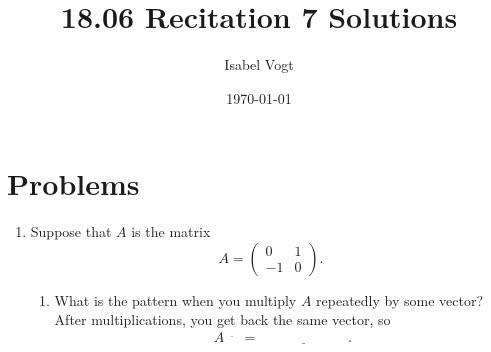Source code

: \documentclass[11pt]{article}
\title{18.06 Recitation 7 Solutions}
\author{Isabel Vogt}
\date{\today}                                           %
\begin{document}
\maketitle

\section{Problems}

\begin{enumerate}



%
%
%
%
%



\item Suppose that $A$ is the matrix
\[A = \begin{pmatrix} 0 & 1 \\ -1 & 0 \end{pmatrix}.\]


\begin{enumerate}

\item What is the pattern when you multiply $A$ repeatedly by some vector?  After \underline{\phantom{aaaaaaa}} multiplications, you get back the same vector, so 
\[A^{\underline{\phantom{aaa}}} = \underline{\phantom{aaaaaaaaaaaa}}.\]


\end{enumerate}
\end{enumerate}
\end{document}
--
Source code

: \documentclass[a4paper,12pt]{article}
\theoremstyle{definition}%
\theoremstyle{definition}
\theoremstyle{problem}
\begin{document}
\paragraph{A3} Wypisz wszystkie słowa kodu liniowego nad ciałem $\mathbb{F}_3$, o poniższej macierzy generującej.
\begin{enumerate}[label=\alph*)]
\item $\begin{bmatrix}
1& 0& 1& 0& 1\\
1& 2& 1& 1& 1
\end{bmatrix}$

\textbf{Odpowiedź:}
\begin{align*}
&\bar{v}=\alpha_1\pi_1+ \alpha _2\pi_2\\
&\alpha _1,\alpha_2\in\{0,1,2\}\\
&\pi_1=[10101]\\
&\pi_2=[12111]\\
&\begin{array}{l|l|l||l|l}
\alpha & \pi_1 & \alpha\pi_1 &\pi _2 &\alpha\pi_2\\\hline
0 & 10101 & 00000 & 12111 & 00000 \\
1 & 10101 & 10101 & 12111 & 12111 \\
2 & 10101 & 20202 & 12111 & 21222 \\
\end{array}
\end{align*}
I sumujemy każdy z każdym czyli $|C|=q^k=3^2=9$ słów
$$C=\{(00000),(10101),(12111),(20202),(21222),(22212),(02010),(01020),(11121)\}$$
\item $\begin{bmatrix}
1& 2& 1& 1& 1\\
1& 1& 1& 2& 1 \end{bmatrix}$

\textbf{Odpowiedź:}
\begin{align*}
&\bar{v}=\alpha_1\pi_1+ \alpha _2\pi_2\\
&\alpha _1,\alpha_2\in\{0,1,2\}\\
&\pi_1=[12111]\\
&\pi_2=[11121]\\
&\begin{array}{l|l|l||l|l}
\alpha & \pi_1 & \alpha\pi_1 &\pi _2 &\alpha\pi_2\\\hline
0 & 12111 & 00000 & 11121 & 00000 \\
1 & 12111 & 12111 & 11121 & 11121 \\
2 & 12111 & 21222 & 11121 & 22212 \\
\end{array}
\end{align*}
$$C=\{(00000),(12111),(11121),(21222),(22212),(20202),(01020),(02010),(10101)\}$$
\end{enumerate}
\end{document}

§ Your instructions
The string "phantom" may appear in the entries. Say how many lines contain it, as a bare number.

§ Solved exercise
2